Core principle: every architecture, API, and default setting reflects assumptions about who matters and what matters.
Sustainability is the practice of making those assumptions explicit and revisiting them as the system and its context evolve.
Every Design Decision Encodes a Value Judgment
Pawtograder's choices encode values — whether we thought about them or not:
- Unlimited submissions values learning-by-iteration over compute efficiency
- Requiring GitHub values standardization over universal access
- Auto-grading values scale over human nuance
The question is not whether your design encodes values. It's whether you chose them deliberately.
Everything This Semester Sustains Something
| Lecture Arc | What It Sustains | Time Horizon |
|---|---|---|
| L5-L8: Readability, coupling, SOLID | Code future developers can understand and change | Years of maintenance |
| L9, L12: Requirements, domain modeling | Systems that solve the right problem | Project lifetime |
| L15-L16: Testing, testability | Confidence that changes don't break existing behavior | Every commit |
| L18-L21: Architecture, networks, serverless | Systems that scale, evolve, survive infrastructure changes | Organizational lifetime |
| L23: Open source | Supply chains that don't depend on abandoned projects | Industry-wide |
| L28: Accessibility | Systems that serve all users, not just ones who look like the developers | Societal |
| L34-L35: Performance, safety | Systems that don't harm users through slowness or failure | Immediate to catastrophic |
Sustainability is not a new topic. It is the name for what all of these have in common.
Parnas: The Question Is Not "AI" but "Critical Software"
"What we should be doing is trying to regulate critical software rather than trying to make regulations that apply to AI."

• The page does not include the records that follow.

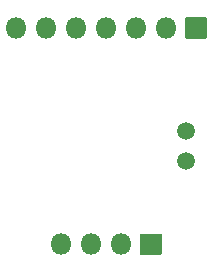
<source format=gbs>
G04 #@! TF.GenerationSoftware,KiCad,Pcbnew,(5.1.10)-1*
G04 #@! TF.CreationDate,2021-07-25T13:55:37-07:00*
G04 #@! TF.ProjectId,stat-monitor,73746174-2d6d-46f6-9e69-746f722e6b69,rev?*
G04 #@! TF.SameCoordinates,Original*
G04 #@! TF.FileFunction,Soldermask,Bot*
G04 #@! TF.FilePolarity,Negative*
%FSLAX46Y46*%
G04 Gerber Fmt 4.6, Leading zero omitted, Abs format (unit mm)*
G04 Created by KiCad (PCBNEW (5.1.10)-1) date 2021-07-25 13:55:37*
%MOMM*%
%LPD*%
G01*
G04 APERTURE LIST*
%ADD10O,1.800000X1.800000*%
%ADD11C,1.500000*%
G04 APERTURE END LIST*
D10*
X176990000Y-120300000D03*
X179530000Y-120300000D03*
X182070000Y-120300000D03*
G36*
G01*
X183760000Y-119400000D02*
X185460000Y-119400000D01*
G75*
G02*
X185510000Y-119450000I0J-50000D01*
G01*
X185510000Y-121150000D01*
G75*
G02*
X185460000Y-121200000I-50000J0D01*
G01*
X183760000Y-121200000D01*
G75*
G02*
X183710000Y-121150000I0J50000D01*
G01*
X183710000Y-119450000D01*
G75*
G02*
X183760000Y-119400000I50000J0D01*
G01*
G37*
G36*
G01*
X187570000Y-101081000D02*
X189270000Y-101081000D01*
G75*
G02*
X189320000Y-101131000I0J-50000D01*
G01*
X189320000Y-102831000D01*
G75*
G02*
X189270000Y-102881000I-50000J0D01*
G01*
X187570000Y-102881000D01*
G75*
G02*
X187520000Y-102831000I0J50000D01*
G01*
X187520000Y-101131000D01*
G75*
G02*
X187570000Y-101081000I50000J0D01*
G01*
G37*
X185880000Y-101981000D03*
X183340000Y-101981000D03*
X180800000Y-101981000D03*
X178260000Y-101981000D03*
X175720000Y-101981000D03*
X173180000Y-101981000D03*
D11*
X187579000Y-113244000D03*
X187579000Y-110744000D03*
M02*

</source>
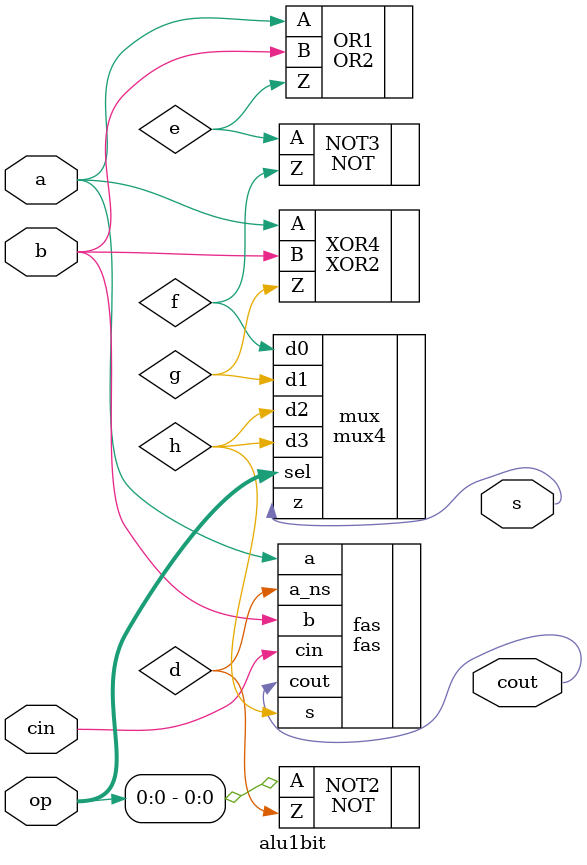
<source format=sv>
module alu1bit (
    input logic a,           // Input bit a
    input logic b,           // Input bit b
    input logic cin,         // Carry in
    input logic [1:0] op,    // Operation
    output logic s,          // Output S
    output logic cout        // Carry out
);

// Put your code here
// ------------------
    logic d,e,f,g,h;
    OR2 #(
        .Tpdlh(6),
        .Tpdhl(10)
    ) OR1 (
        .A(a),
        .B(b),
        .Z(e)
    );

    XOR2 #(
        .Tpdlh(2),
        .Tpdhl(1)
    ) XOR4 (
        .A(a),
        .B(b),
        .Z(g)
    );

    NOT #(
        .Tpdlh(1),
        .Tpdhl(3)
    ) NOT2 (
        .A(op[0]),
        .Z(d)
    );

    NOT #(
        .Tpdlh(1),
        .Tpdhl(3)
    ) NOT3 (
        .A(e),
        .Z(f)
    );

    mux4 mux (
        .d0(f),
        .d1(g),
        .d2(h),
        .d3(h),
        .sel(op),
        .z(s)
    );

    fas fas (
        .a(a),
        .b(b),
        .cin(cin),
        .a_ns(d),
        .s(h),
        .cout(cout)
    );

// End of your code

endmodule
</source>
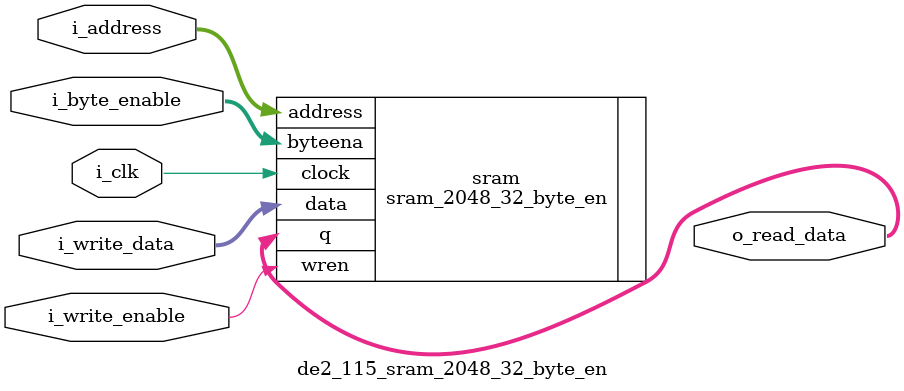
<source format=v>
`timescale 1 ps / 1 ps

module de2_115_sram_2048_32_byte_en (
	input wire [10:0]i_address,
	input wire [3:0]i_byte_enable,
	input wire i_clk,
	input wire [31:0]i_write_data,
	input wire i_write_enable,
	output wire [31:0]o_read_data
	);

parameter DATA_WIDTH = 32;
parameter ADDRESS_WIDTH = 11;

sram_2048_32_byte_en sram(
	.address(i_address),
	.byteena(i_byte_enable),
	.clock(i_clk),
	.data(i_write_data),
	.wren(i_write_enable),
	.q(o_read_data)
	);
	
endmodule
</source>
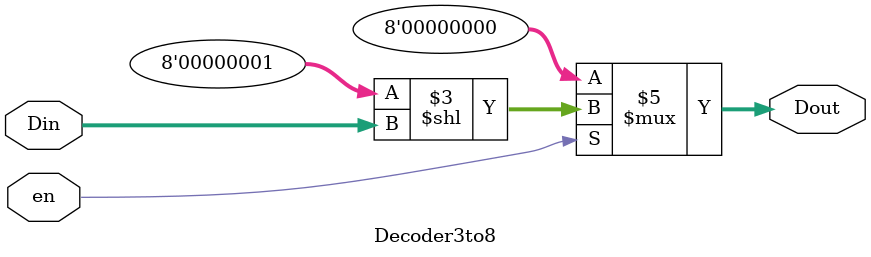
<source format=v>
module Decoder3to8
	(input [2:0]Din,
		input en,
		output reg [7:0]Dout);
		
always@(*)
	if(!en)
		Dout = 8'd0;
	else
		Dout = 8'd1<<Din;

endmodule

</source>
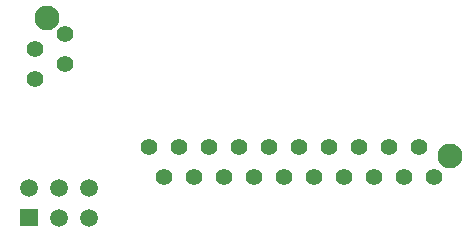
<source format=gbr>
G04 #@! TF.GenerationSoftware,KiCad,Pcbnew,(5.1.10-1-10_14)*
G04 #@! TF.CreationDate,2021-10-01T01:12:16-04:00*
G04 #@! TF.ProjectId,throttle,7468726f-7474-46c6-952e-6b696361645f,rev?*
G04 #@! TF.SameCoordinates,Original*
G04 #@! TF.FileFunction,Soldermask,Bot*
G04 #@! TF.FilePolarity,Negative*
%FSLAX46Y46*%
G04 Gerber Fmt 4.6, Leading zero omitted, Abs format (unit mm)*
G04 Created by KiCad (PCBNEW (5.1.10-1-10_14)) date 2021-10-01 01:12:16*
%MOMM*%
%LPD*%
G01*
G04 APERTURE LIST*
%ADD10C,1.402000*%
%ADD11C,2.102000*%
%ADD12C,1.502000*%
G04 APERTURE END LIST*
D10*
X174650000Y-82360000D03*
X174650000Y-79820000D03*
X172110000Y-81090000D03*
X172110000Y-83630000D03*
D11*
X173150000Y-78420000D03*
D10*
X200775000Y-91900000D03*
X203315000Y-91900000D03*
X205855000Y-91900000D03*
X198235000Y-91900000D03*
X204585000Y-89360000D03*
X202045000Y-89360000D03*
X199505000Y-89360000D03*
X196965000Y-89360000D03*
X195695000Y-91900000D03*
X194425000Y-89360000D03*
X193155000Y-91900000D03*
X191885000Y-89360000D03*
X190615000Y-91900000D03*
X189345000Y-89360000D03*
X188075000Y-91900000D03*
X186805000Y-89360000D03*
X185535000Y-91900000D03*
X184265000Y-89360000D03*
X182995000Y-91900000D03*
X181725000Y-89360000D03*
D11*
X207255000Y-90100000D03*
D12*
X176680000Y-92785000D03*
X176680000Y-95325000D03*
X174140000Y-92785000D03*
X174140000Y-95325000D03*
X171600000Y-92785000D03*
G36*
G01*
X172300000Y-96076000D02*
X170900000Y-96076000D01*
G75*
G02*
X170849000Y-96025000I0J51000D01*
G01*
X170849000Y-94625000D01*
G75*
G02*
X170900000Y-94574000I51000J0D01*
G01*
X172300000Y-94574000D01*
G75*
G02*
X172351000Y-94625000I0J-51000D01*
G01*
X172351000Y-96025000D01*
G75*
G02*
X172300000Y-96076000I-51000J0D01*
G01*
G37*
M02*

</source>
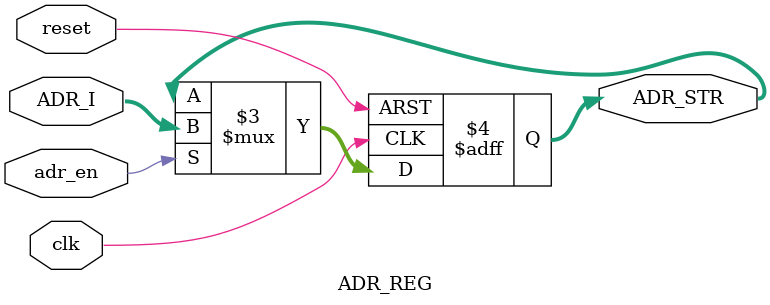
<source format=v>
module ADR_REG #(parameter ADDRESS_LENGTH=32) 
    (
	input clk, reset,
	input [ADDRESS_LENGTH-1:0] ADR_I,
	input adr_en,
	output reg [ADDRESS_LENGTH-1:0] ADR_STR);

	always @(posedge clk, negedge reset)
		begin
			if(~reset)
				ADR_STR <= 32'b0;

			else
				ADR_STR <= adr_en? ADR_I : ADR_STR;
		end
endmodule


</source>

The sustainability framework agrees: what is the blast radius, who are the stakeholders, and are the trade-offs visible?
Same questions for a for loop processing loan applications and a neural network doing the same thing.
Professional responsibility transcends the technology.
The Integral of Programming Over Time
L1: "Software engineering is the integral of programming over time."
Sustainability is what that integral computes.
Go build software that provides value over time, to the people who need it, without imposing unacceptable costs on the people who don't.
Looking Ahead
L37 (Monday): Map-Reduce — a case study in sustainable architecture at planetary scale. How Google designed a programming model that let thousands of engineers process the world's data without understanding distributed systems.
L38 (Wednesday): The Future of Programming — where does software engineering go from here?
L39 (Thursday): Review
GA2: Feature Buffet due Thursday April 16. Process over product — a well-documented partial feature scores higher than a complete feature with no documentation.